Porsche 917/30 Kurzheck

Der 917/30 Kurzheck entstand 1973 aus dem CanAm-Fahrzeug, mit dem Mark Donohue in Nordamerika fast unschlagbar war.
Als das Fahrzeug nach Europa zurückkam, wurde es mit dem Heck des 917/10 versehen und in der Interserie eingesetzt. Im ersten Rennen fuhr Vic Elford das Fahrzeug in Hockenheim in Jägermeister-Lackierung und konnte auch auf Anhieb gewinnen. Danach wurde das Auto in drei Rennen von Helmut Kelleners eingesetzt, dessen privater Sponsor die Firma Weisberg war.

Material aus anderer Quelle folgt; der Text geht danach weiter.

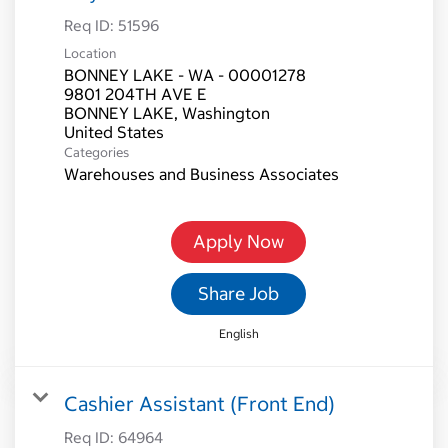
Req ID:
51596
Location
BONNEY LAKE - WA - 00001278
9801 204TH AVE E
BONNEY LAKE, Washington
Categories
Warehouses and Business Associates
Apply Now
Share Job
English
Cashier Assistant (Front End)
Req ID:
64964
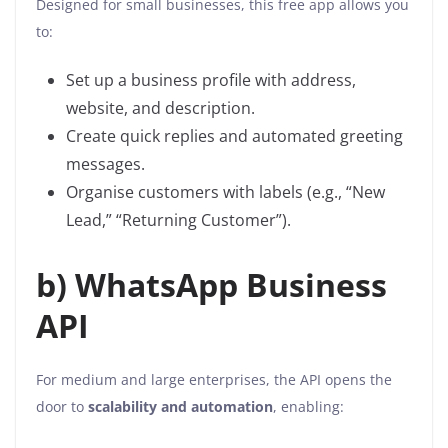
Designed for small businesses, this free app allows you
to:
Set up a business profile with address,
website, and description.
Create quick replies and automated greeting
messages.
Organise customers with labels (e.g., “New
Lead,” “Returning Customer”).
b) WhatsApp Business
API
For medium and large enterprises, the API opens the
door to
scalability and automation
, enabling:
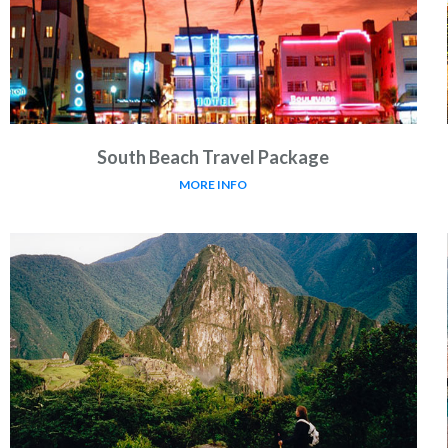
South Beach Travel Package
MORE INFO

In der Saison 1974 wurde das Fahrzeug dann von Martini gesponsert und errang mit Herbert Müller die Interserie-Meisterschaft. 1975 schließlich wurde das Fahrzeug in Vaillant-Farben lackiert und noch einmal in Hockenheim eingesetzt, wo es sich mit einem Sieg von der Rennstrecke verabschiedete und in Zuffenhausen im Museum verschwand.
Für unsere Entscheidung, den 917/30 Kurzheck zu bauen, war ausschlaggebend, daß bei diesem Fahrzeug der variable Radstand des Langheck-Porsche übernommen wurde und so eine für die Slotbahn ideale Kombination entstand: langer Radstand mit kurzen hinteren Überhängen. Und so machten wir uns ans Werk und bauten alle vier Versionen.